• [Task objective]: Find each line in the records that contains the word "Haus" and copy those lines.

* * * *

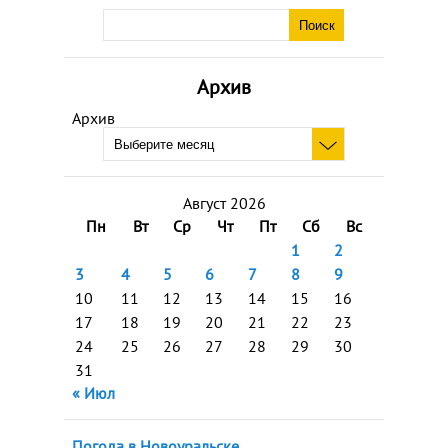
Архив
Архив
Август 2026
Пн
Вт
Ср
Чт
Пт
Сб
Вс
1
2
3
4
5
6
7
8
9
10
11
12
13
14
15
16
17
18
19
20
21
22
23
24
25
26
27
28
29
30
31
« Июл
Погода в Новоуральске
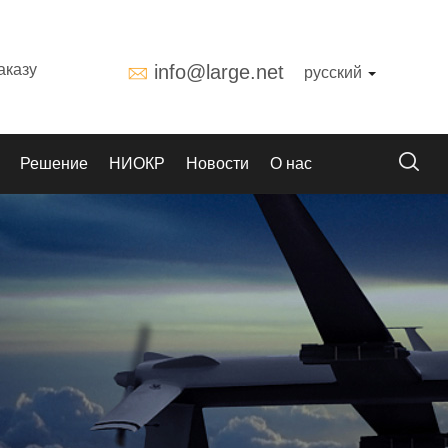
аказу
info@large.net
русский
Решение
НИОКР
Новости
О нас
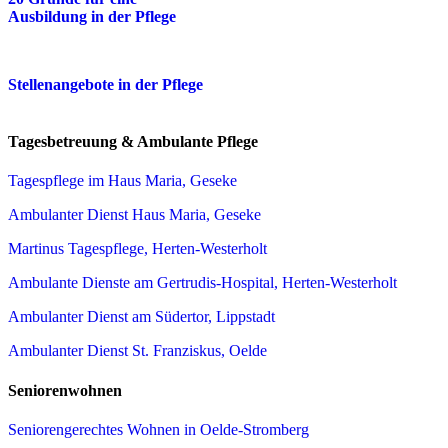
Ausbildung in der Pflege
Stellenangebote in der Pflege
Tagesbetreuung & Ambulante Pflege
Tagespflege im Haus Maria, Geseke
Ambulanter Dienst Haus Maria, Geseke
Martinus Tagespflege, Herten-Westerholt
Ambulante Dienste am Gertrudis-Hospital, Herten-Westerholt
Ambulanter Dienst am Südertor, Lippstadt
Ambulanter Dienst St. Franziskus, Oelde
Seniorenwohnen
Seniorengerechtes Wohnen in Oelde-Stromberg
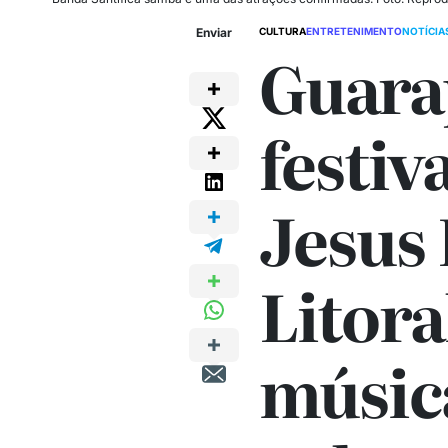
Enviar
CULTURA
ENTRETENIMENTO
NOTÍCIA
Guara
festiv
Jesus 
Litor
música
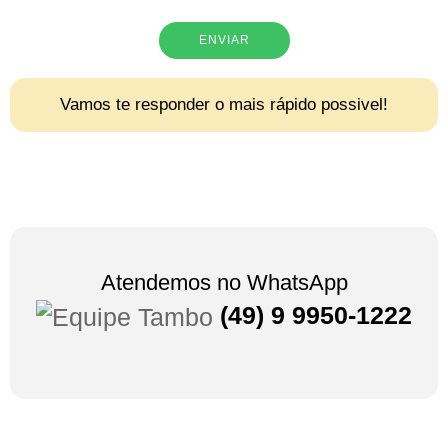
ENVIAR
Vamos te responder o mais rápido possivel!
Atendemos no WhatsApp
(49) 9 9950-1222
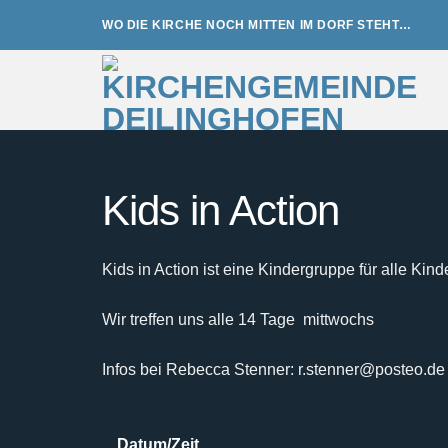
Zum
WO DIE KIRCHE NOCH MITTEN IM DORF STEHT…
Inhalt
springen
Kids in Action
Kids in Action ist eine Kindergruppe für alle Kind
Wir treffen uns alle 14 Tage mittwochs
Infos bei Rebecca Stenner: r.stenner@posteo.de
Datum/Zeit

* * * *

• [Written reply]:
Tagespflege im Haus Maria, Geseke
Ambulanter Dienst Haus Maria, Geseke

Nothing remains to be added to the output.